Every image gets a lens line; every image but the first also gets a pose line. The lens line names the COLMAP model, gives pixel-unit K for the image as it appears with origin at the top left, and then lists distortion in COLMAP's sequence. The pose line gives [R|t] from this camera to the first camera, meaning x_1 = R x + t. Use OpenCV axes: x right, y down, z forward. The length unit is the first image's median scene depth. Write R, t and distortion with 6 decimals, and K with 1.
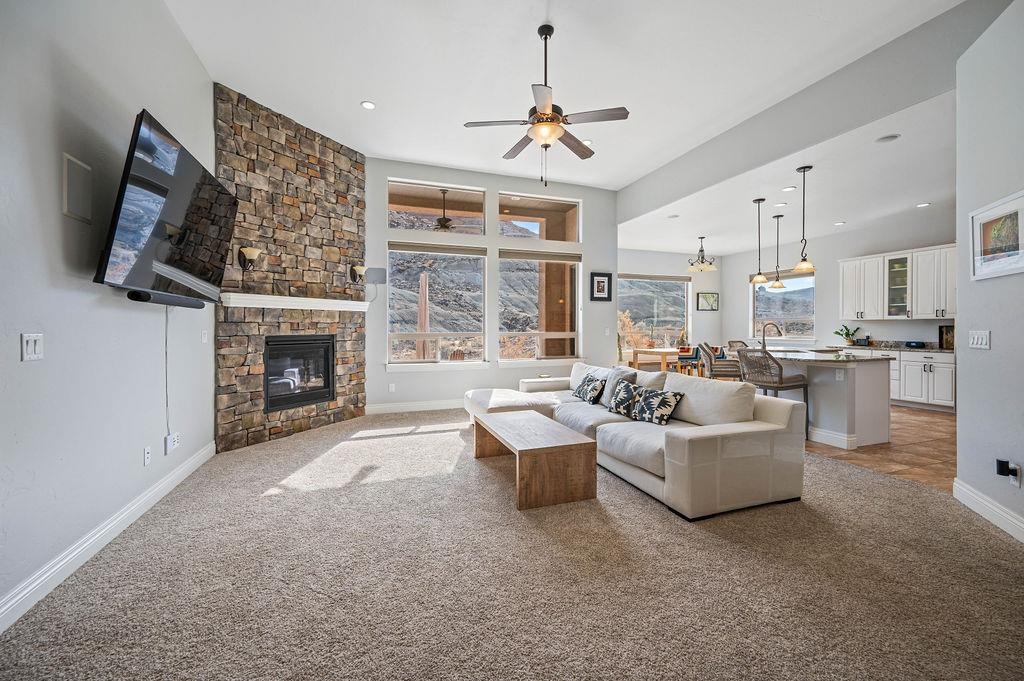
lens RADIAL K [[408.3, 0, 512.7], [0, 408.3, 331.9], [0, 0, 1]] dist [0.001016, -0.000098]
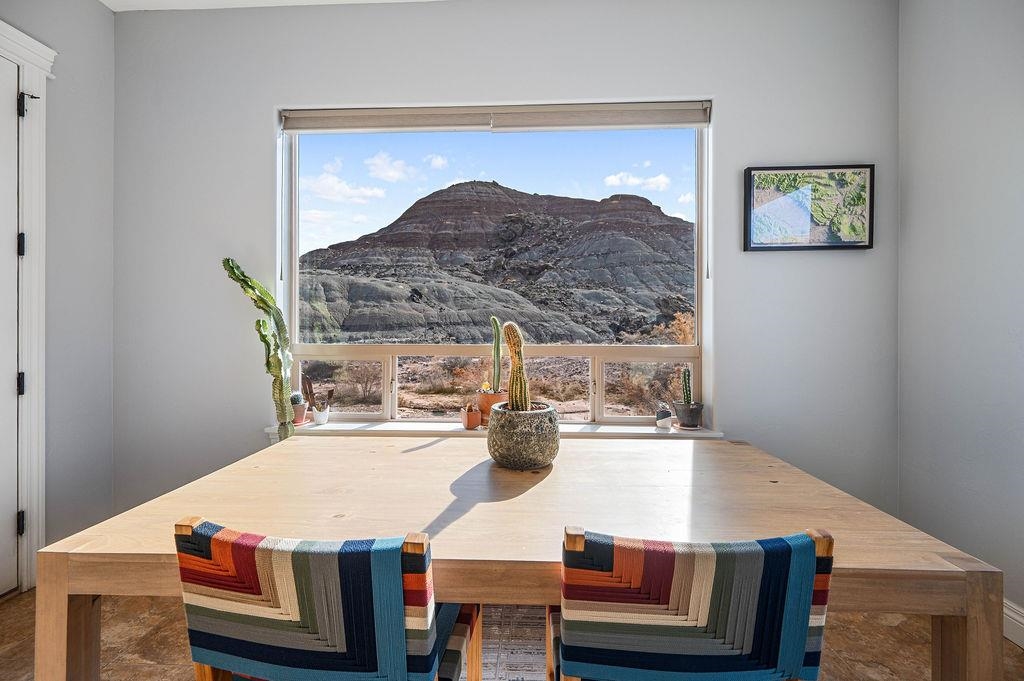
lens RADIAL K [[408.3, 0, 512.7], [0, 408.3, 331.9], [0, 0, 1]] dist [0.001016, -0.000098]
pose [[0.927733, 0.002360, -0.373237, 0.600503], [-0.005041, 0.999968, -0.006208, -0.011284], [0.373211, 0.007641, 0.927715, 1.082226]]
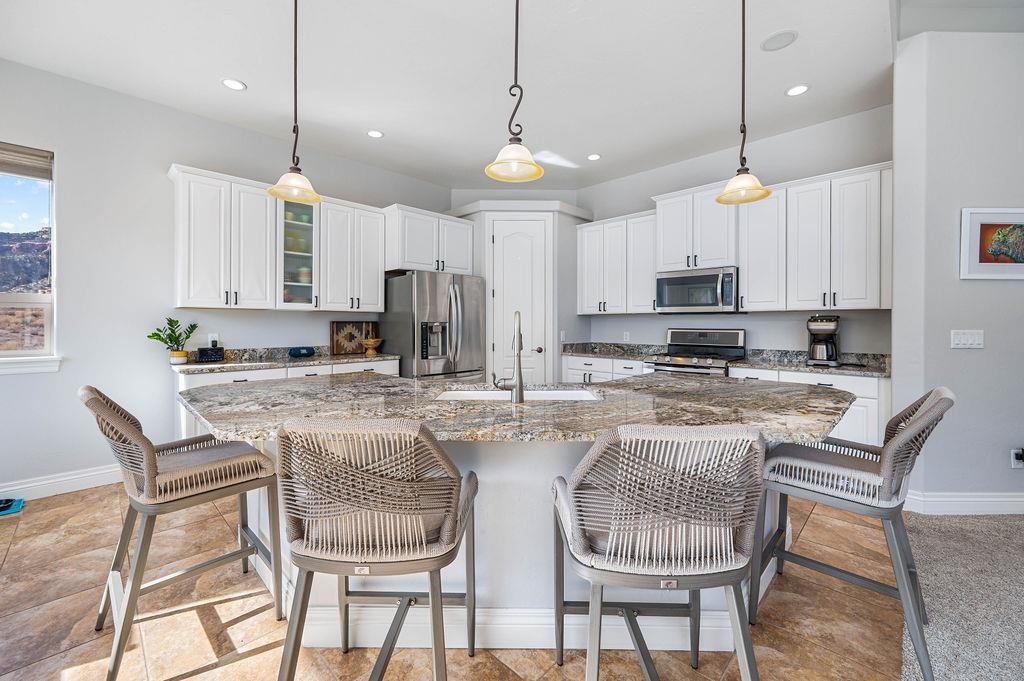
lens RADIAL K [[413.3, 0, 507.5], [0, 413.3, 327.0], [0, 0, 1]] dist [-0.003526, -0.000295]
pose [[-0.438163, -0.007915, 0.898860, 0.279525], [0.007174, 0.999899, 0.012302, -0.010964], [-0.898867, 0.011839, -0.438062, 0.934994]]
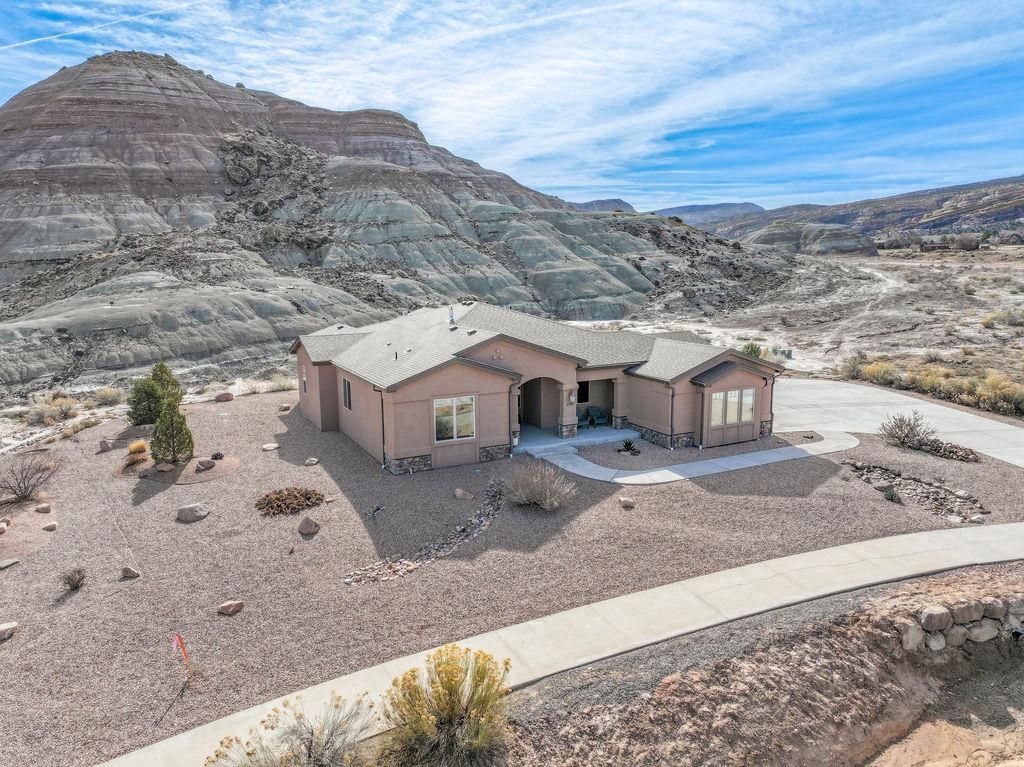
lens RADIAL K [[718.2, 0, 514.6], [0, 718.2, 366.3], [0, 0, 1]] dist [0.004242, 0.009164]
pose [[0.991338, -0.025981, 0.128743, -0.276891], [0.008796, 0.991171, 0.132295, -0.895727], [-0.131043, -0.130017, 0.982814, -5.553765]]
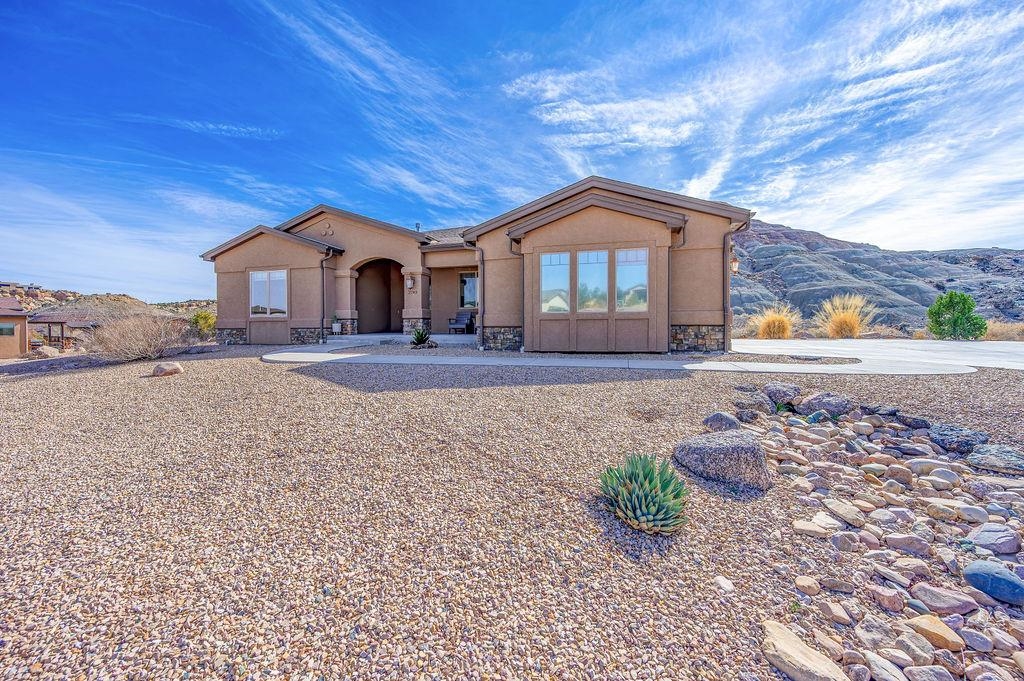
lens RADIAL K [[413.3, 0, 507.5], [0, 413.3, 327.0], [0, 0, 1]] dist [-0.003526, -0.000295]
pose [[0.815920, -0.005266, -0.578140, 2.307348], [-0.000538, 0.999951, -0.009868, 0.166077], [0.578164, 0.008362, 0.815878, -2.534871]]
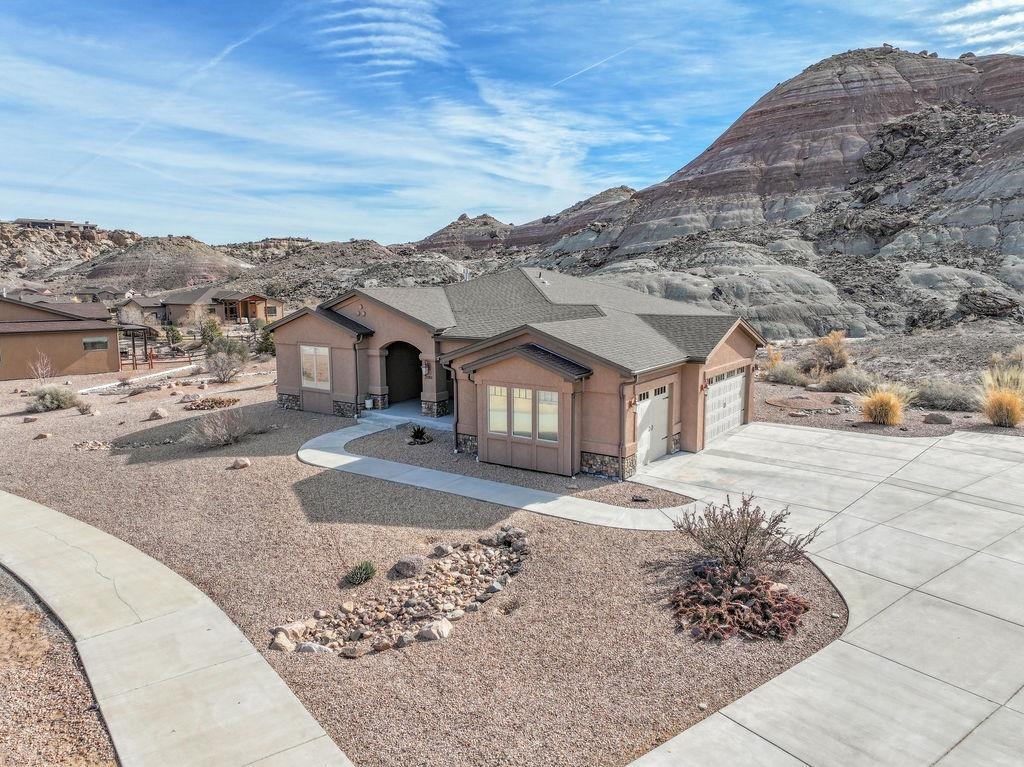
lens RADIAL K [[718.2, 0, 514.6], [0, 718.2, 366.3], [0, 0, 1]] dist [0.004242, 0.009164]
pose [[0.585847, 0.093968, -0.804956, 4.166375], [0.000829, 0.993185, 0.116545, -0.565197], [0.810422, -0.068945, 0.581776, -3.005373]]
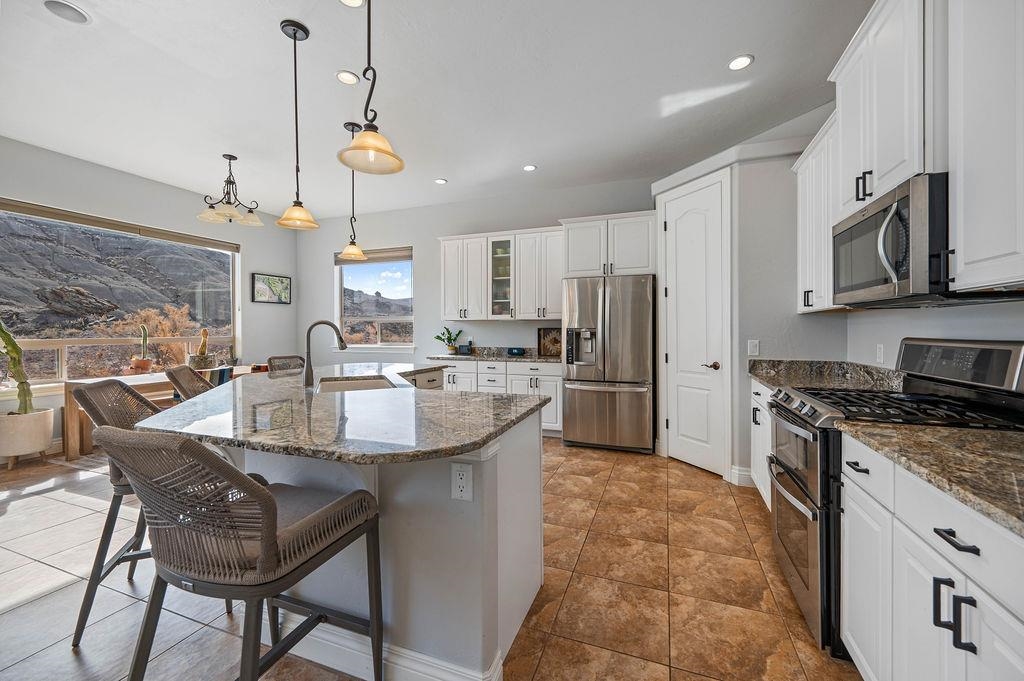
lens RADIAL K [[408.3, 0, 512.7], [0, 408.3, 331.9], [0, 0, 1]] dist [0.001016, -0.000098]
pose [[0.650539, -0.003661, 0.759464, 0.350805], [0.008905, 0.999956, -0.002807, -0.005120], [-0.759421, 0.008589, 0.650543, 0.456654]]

- - -

### Instructions for the task:
Each line of the material goes into your copy unchanged, but no picture does.

### Answer below:
Every image gets a lens line; every image but the first also gets a pose line. The lens line names the COLMAP model, gives pixel-unit K for the image as it appears with origin at the top left, and then lists distortion in COLMAP's sequence. The pose line gives [R|t] from this camera to the first camera, meaning x_1 = R x + t. Use OpenCV axes: x right, y down, z forward. The length unit is the first image's median scene depth. Write R, t and distortion with 6 decimals, and K with 1.
lens RADIAL K [[408.3, 0, 512.7], [0, 408.3, 331.9], [0, 0, 1]] dist [0.001016, -0.000098]
lens RADIAL K [[408.3, 0, 512.7], [0, 408.3, 331.9], [0, 0, 1]] dist [0.001016, -0.000098]
pose [[0.927733, 0.002360, -0.373237, 0.600503], [-0.005041, 0.999968, -0.006208, -0.011284], [0.373211, 0.007641, 0.927715, 1.082226]]
lens RADIAL K [[413.3, 0, 507.5], [0, 413.3, 327.0], [0, 0, 1]] dist [-0.003526, -0.000295]
pose [[-0.438163, -0.007915, 0.898860, 0.279525], [0.007174, 0.999899, 0.012302, -0.010964], [-0.898867, 0.011839, -0.438062, 0.934994]]
lens RADIAL K [[718.2, 0, 514.6], [0, 718.2, 366.3], [0, 0, 1]] dist [0.004242, 0.009164]
pose [[0.991338, -0.025981, 0.128743, -0.276891], [0.008796, 0.991171, 0.132295, -0.895727], [-0.131043, -0.130017, 0.982814, -5.553765]]
lens RADIAL K [[413.3, 0, 507.5], [0, 413.3, 327.0], [0, 0, 1]] dist [-0.003526, -0.000295]
pose [[0.815920, -0.005266, -0.578140, 2.307348], [-0.000538, 0.999951, -0.009868, 0.166077], [0.578164, 0.008362, 0.815878, -2.534871]]
lens RADIAL K [[718.2, 0, 514.6], [0, 718.2, 366.3], [0, 0, 1]] dist [0.004242, 0.009164]
pose [[0.585847, 0.093968, -0.804956, 4.166375], [0.000829, 0.993185, 0.116545, -0.565197], [0.810422, -0.068945, 0.581776, -3.005373]]
lens RADIAL K [[408.3, 0, 512.7], [0, 408.3, 331.9], [0, 0, 1]] dist [0.001016, -0.000098]
pose [[0.650539, -0.003661, 0.759464, 0.350805], [0.008905, 0.999956, -0.002807, -0.005120], [-0.759421, 0.008589, 0.650543, 0.456654]]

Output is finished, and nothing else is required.